He said the goal was to produce options for future “production and deployment.”

The initiatives this year, though, have become politically charged, with congressional Democrats and some Republicans expressing criticism.  Bush administration officials now say they seek removal of the 1994 ban on low-yield production only to foster scientific freedom.

“We do not have anything specific in mind,” Wilkes said.

The aim, he said, is to eliminate overly restrictive constraints on scientific inquiry: “Scientific freedom.  Rights for scientists.”

Advanced Concepts Initiative

Simpson asked the British government if the United Kingdom is contributing to or receiving research and development information from the Advanced Concepts Initiative.

The government responded, “Exchanges of information on a wide field of technologies take place between the United Kingdom and the United States under the auspices of the 1958 Mutual Defense Agreement.  There is no formal U.K. involvement in the U.S. Advanced Concepts Initiative or the Advanced Nuclear Weapons Concepts research program under the 1958 agreement.”
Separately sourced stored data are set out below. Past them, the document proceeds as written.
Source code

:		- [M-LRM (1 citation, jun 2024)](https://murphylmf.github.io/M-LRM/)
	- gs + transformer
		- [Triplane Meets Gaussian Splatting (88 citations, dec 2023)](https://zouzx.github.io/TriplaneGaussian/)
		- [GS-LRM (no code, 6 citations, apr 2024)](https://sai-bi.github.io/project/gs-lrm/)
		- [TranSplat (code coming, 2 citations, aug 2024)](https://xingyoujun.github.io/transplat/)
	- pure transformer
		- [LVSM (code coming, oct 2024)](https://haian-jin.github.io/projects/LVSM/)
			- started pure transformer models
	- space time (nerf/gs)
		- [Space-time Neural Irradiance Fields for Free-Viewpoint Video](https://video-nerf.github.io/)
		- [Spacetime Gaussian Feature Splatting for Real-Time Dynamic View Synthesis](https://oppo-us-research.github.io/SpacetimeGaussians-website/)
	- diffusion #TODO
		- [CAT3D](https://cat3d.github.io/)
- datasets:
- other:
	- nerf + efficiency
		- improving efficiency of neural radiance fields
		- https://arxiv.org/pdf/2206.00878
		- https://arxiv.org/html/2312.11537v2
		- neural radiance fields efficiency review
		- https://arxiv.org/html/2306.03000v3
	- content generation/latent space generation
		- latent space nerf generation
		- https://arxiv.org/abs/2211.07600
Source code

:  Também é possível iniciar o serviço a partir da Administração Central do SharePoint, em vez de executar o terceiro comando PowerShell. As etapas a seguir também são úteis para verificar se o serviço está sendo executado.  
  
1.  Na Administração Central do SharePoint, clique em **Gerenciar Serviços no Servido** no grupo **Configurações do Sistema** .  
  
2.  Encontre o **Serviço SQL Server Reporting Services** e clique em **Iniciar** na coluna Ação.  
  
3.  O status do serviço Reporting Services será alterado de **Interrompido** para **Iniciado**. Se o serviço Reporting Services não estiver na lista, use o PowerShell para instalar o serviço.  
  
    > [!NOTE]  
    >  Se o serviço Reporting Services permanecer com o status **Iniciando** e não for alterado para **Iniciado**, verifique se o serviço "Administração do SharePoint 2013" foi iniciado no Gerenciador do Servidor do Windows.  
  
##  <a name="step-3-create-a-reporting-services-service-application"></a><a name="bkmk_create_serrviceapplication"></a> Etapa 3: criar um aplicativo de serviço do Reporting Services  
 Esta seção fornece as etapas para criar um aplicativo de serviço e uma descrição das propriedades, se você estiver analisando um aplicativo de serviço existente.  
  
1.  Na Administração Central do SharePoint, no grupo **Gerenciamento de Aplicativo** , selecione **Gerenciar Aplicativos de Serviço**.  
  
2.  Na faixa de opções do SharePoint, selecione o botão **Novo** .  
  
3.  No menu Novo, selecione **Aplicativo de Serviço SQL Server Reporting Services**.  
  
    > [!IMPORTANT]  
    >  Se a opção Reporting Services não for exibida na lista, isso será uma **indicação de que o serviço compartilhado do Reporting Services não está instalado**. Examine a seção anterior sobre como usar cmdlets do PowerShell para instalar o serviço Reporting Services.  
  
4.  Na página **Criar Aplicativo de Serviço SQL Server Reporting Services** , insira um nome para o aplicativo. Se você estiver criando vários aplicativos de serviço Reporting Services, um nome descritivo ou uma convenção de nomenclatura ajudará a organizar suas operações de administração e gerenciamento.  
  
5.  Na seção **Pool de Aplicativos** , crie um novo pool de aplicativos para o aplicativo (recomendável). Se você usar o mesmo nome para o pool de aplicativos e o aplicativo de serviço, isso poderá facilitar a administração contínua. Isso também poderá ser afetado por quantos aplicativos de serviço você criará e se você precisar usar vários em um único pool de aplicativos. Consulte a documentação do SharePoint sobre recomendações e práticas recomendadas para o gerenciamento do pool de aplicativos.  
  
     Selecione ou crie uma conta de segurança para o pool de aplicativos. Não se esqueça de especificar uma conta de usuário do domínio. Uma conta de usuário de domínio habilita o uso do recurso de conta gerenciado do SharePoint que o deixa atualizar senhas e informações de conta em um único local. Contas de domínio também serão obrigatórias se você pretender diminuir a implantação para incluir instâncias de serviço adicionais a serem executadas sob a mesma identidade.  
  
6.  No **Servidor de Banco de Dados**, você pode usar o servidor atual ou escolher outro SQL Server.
Simpson says he opposes developing such weapons that might be used for purposes other than deterrence and retaliation, and believes their development should be disclosed and debated within British society.

Otherwise, “You create on the international level a degree of uncertainty and confusion amongst your allies and potential enemies about whether you’re lowering your own threshold within which you would be prepared to use nuclear weapons,” he said.

With respect to suspected proliferators North Korea and Iran, he said, “If you were in those countries, and you were looking at what both the U.S. and the U.K. were able to get away with in terms of the development of substrategic nuclear weapons, would you feel reassured that you would be safe or not from the threat of attack or the actual attack with nuclear weapons?”